Working data: Begin

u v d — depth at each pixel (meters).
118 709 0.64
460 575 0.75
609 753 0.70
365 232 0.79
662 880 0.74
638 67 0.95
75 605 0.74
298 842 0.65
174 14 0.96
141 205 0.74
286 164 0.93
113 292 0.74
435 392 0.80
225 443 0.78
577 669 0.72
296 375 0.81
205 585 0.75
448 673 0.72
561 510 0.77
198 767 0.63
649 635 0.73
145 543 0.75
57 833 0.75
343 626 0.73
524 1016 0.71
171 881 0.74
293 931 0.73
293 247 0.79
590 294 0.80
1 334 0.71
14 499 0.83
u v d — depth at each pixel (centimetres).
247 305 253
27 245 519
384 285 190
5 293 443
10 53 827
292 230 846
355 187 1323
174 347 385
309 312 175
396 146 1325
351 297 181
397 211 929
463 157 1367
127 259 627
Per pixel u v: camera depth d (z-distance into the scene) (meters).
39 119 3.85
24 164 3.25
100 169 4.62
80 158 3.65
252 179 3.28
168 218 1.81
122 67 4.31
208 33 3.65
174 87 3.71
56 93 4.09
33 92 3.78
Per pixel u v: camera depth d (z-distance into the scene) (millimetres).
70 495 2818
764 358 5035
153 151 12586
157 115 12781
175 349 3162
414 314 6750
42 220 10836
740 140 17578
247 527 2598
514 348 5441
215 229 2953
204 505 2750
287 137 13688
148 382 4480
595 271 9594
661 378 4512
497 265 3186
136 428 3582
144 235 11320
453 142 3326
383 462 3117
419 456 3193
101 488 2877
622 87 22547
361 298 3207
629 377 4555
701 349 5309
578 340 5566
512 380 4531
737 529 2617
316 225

Working data: End

* **Work to complete**: Write the material out again in its entirety, exactly as shown.

* **Answer for this exercise**:
u v d — depth at each pixel (meters).
118 709 0.64
460 575 0.75
609 753 0.70
365 232 0.79
662 880 0.74
638 67 0.95
75 605 0.74
298 842 0.65
174 14 0.96
141 205 0.74
286 164 0.93
113 292 0.74
435 392 0.80
225 443 0.78
577 669 0.72
296 375 0.81
205 585 0.75
448 673 0.72
561 510 0.77
198 767 0.63
649 635 0.73
145 543 0.75
57 833 0.75
343 626 0.73
524 1016 0.71
171 881 0.74
293 931 0.73
293 247 0.79
590 294 0.80
1 334 0.71
14 499 0.83
u v d — depth at each pixel (centimetres).
247 305 253
27 245 519
384 285 190
5 293 443
10 53 827
292 230 846
355 187 1323
174 347 385
309 312 175
396 146 1325
351 297 181
397 211 929
463 157 1367
127 259 627
Per pixel u v: camera depth d (z-distance into the scene) (meters).
39 119 3.85
24 164 3.25
100 169 4.62
80 158 3.65
252 179 3.28
168 218 1.81
122 67 4.31
208 33 3.65
174 87 3.71
56 93 4.09
33 92 3.78
Per pixel u v: camera depth d (z-distance into the scene) (millimetres).
70 495 2818
764 358 5035
153 151 12586
157 115 12781
175 349 3162
414 314 6750
42 220 10836
740 140 17578
247 527 2598
514 348 5441
215 229 2953
204 505 2750
287 137 13688
148 382 4480
595 271 9594
661 378 4512
497 265 3186
136 428 3582
144 235 11320
453 142 3326
383 462 3117
419 456 3193
101 488 2877
622 87 22547
361 298 3207
629 377 4555
701 349 5309
578 340 5566
512 380 4531
737 529 2617
316 225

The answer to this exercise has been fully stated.